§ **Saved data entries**
----------

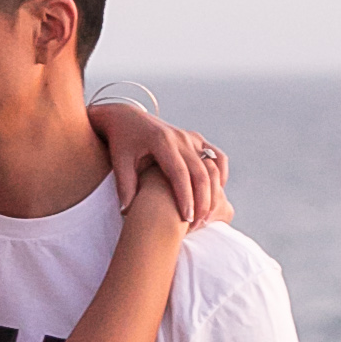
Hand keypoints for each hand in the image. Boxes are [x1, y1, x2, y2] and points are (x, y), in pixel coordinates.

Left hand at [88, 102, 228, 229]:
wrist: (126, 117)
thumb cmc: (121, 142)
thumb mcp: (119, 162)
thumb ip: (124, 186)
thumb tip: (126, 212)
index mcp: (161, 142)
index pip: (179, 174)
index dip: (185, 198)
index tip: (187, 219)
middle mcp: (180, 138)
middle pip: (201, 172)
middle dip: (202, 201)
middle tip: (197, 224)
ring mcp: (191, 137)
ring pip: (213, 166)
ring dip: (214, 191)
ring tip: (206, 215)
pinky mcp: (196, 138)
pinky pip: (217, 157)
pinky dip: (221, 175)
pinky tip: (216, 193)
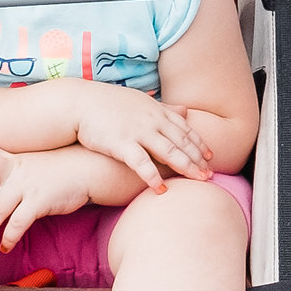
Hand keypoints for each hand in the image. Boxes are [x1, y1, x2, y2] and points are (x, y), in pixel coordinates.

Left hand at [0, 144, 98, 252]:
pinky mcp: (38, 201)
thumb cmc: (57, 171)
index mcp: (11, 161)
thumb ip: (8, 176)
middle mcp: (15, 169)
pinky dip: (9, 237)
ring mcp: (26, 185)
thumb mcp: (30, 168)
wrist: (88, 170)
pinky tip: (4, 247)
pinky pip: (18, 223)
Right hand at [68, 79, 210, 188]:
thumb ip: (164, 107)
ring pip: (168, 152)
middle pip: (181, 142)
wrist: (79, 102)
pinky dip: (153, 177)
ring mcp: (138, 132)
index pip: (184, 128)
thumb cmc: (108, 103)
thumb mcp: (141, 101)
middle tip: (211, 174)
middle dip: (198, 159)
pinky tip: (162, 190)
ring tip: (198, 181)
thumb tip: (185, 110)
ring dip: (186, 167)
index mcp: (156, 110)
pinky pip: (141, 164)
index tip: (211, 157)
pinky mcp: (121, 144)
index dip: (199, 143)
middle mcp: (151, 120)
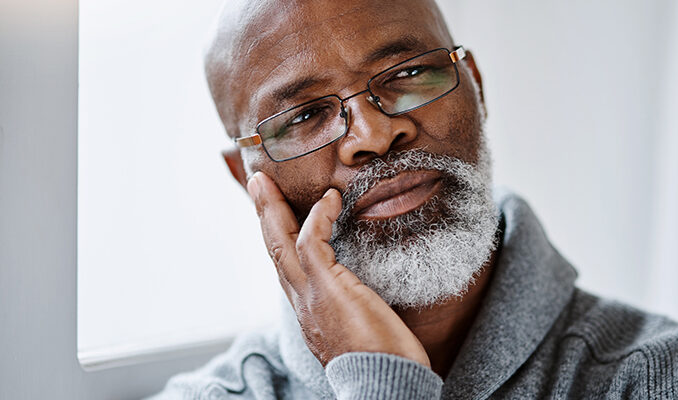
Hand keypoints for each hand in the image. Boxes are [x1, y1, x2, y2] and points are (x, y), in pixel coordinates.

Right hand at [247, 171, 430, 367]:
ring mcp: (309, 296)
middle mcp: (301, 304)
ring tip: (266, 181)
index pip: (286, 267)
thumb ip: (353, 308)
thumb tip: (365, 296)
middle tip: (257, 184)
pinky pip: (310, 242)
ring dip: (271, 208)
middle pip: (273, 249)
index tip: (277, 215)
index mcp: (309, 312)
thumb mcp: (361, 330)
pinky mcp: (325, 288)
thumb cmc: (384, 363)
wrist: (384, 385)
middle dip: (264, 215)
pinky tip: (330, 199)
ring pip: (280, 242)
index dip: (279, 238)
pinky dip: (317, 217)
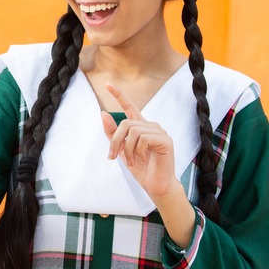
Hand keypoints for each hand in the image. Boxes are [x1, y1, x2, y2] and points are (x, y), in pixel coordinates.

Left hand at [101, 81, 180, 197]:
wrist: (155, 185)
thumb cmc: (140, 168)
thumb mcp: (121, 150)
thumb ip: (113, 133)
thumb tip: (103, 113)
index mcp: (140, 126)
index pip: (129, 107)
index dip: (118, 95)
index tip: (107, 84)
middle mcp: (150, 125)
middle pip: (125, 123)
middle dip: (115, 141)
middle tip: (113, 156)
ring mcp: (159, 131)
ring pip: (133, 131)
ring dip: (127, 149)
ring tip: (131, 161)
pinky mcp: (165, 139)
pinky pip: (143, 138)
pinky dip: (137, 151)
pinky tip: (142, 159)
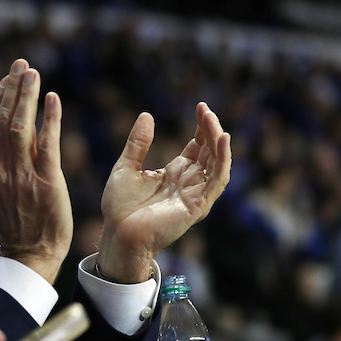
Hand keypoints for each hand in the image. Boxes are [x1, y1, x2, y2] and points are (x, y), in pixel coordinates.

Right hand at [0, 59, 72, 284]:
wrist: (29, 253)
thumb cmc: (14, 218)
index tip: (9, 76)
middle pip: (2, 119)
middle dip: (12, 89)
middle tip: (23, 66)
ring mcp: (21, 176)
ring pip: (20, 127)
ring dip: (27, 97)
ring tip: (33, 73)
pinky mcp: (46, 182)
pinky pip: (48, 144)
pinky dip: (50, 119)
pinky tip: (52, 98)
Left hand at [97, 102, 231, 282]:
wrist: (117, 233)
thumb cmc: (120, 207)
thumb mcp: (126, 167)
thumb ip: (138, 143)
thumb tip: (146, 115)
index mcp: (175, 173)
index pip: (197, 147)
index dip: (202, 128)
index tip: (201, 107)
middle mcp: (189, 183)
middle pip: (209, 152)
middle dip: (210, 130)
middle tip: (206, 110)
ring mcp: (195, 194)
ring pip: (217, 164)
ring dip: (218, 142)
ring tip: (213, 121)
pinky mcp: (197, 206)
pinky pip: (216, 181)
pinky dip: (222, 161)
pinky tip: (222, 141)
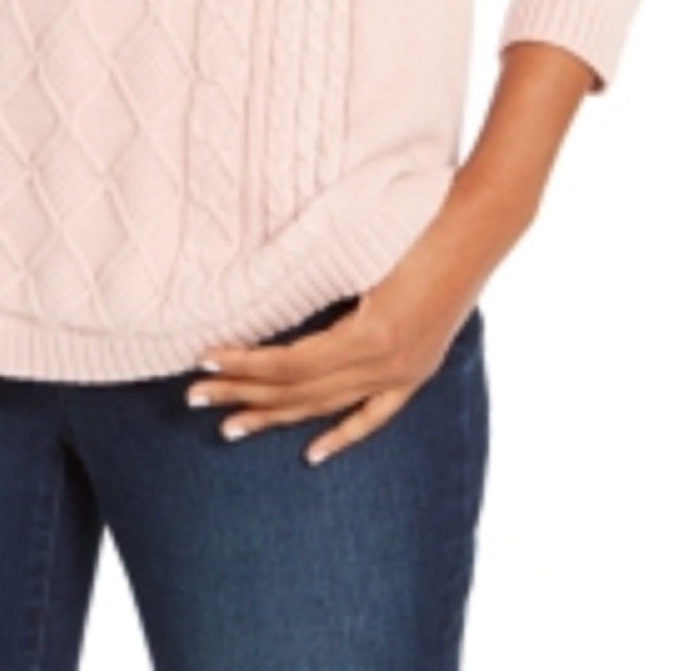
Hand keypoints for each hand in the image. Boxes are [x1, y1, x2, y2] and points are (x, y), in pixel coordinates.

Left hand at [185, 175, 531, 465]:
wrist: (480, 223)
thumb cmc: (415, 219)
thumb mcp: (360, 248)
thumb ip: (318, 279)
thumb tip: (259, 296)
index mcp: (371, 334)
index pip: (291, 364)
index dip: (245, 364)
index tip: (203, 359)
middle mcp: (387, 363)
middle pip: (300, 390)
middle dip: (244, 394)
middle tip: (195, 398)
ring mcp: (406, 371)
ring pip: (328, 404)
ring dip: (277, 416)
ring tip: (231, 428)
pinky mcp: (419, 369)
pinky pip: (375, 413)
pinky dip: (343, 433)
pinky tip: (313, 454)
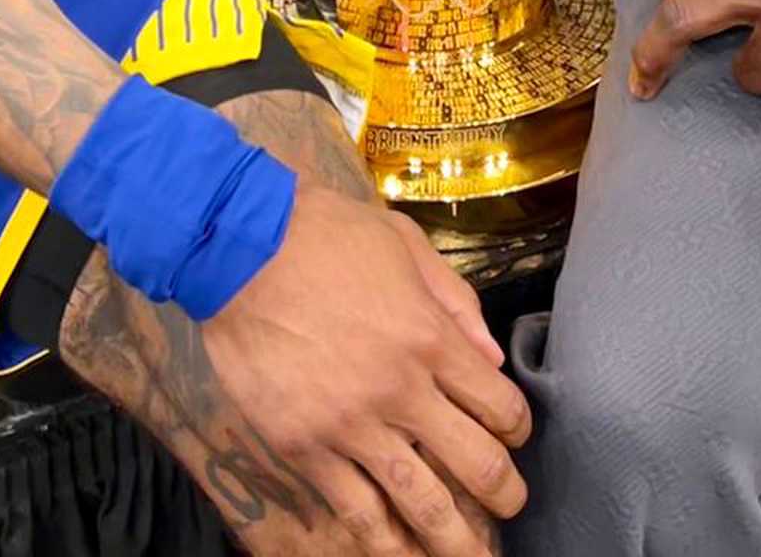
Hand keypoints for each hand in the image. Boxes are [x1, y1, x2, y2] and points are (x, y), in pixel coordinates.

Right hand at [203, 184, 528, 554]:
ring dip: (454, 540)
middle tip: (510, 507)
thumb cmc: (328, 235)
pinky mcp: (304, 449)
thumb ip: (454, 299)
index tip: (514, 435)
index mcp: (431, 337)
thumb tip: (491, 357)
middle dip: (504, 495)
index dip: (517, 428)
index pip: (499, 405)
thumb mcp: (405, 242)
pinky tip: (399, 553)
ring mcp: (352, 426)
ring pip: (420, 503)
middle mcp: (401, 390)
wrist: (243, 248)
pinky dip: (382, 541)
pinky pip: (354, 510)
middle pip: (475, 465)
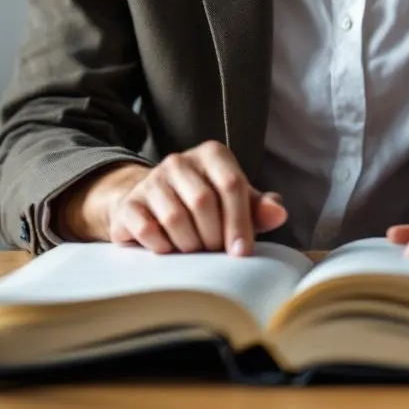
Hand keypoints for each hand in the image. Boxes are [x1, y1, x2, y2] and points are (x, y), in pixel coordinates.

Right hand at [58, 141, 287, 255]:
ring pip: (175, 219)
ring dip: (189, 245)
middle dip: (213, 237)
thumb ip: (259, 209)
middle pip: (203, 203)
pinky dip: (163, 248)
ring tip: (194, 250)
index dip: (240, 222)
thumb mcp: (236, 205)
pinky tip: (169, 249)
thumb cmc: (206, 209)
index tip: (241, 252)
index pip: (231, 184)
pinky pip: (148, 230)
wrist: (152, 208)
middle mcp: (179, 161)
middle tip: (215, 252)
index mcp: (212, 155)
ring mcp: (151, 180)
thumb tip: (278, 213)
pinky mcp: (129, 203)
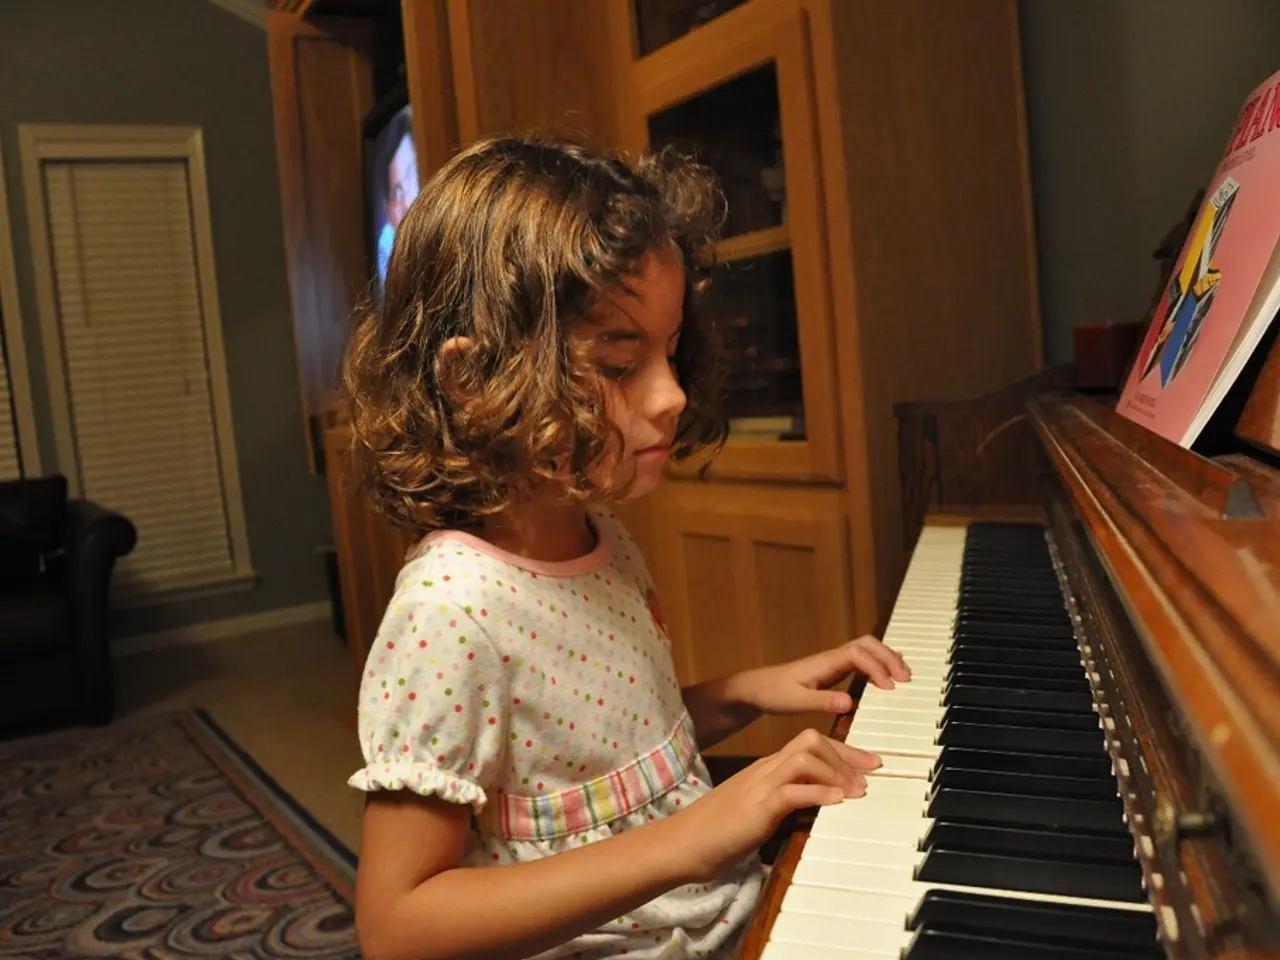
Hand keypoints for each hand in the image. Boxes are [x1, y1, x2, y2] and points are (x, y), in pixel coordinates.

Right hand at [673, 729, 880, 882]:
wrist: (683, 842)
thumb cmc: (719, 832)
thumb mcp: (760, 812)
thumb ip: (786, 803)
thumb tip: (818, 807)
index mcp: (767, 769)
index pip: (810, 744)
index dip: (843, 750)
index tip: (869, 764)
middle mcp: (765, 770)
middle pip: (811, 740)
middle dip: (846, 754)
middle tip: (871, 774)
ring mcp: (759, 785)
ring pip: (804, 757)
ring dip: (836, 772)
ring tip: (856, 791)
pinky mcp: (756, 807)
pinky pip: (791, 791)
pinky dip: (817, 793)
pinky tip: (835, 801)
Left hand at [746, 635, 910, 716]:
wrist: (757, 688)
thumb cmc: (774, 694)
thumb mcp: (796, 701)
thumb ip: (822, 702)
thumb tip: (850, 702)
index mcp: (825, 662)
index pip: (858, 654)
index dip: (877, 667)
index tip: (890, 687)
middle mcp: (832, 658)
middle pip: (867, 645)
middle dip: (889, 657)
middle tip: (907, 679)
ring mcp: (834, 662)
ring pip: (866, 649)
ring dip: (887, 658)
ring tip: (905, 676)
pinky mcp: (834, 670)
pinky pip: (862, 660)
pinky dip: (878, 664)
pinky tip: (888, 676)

----------

Each line of the data above that contains "Right" counts once; report the total alone.

6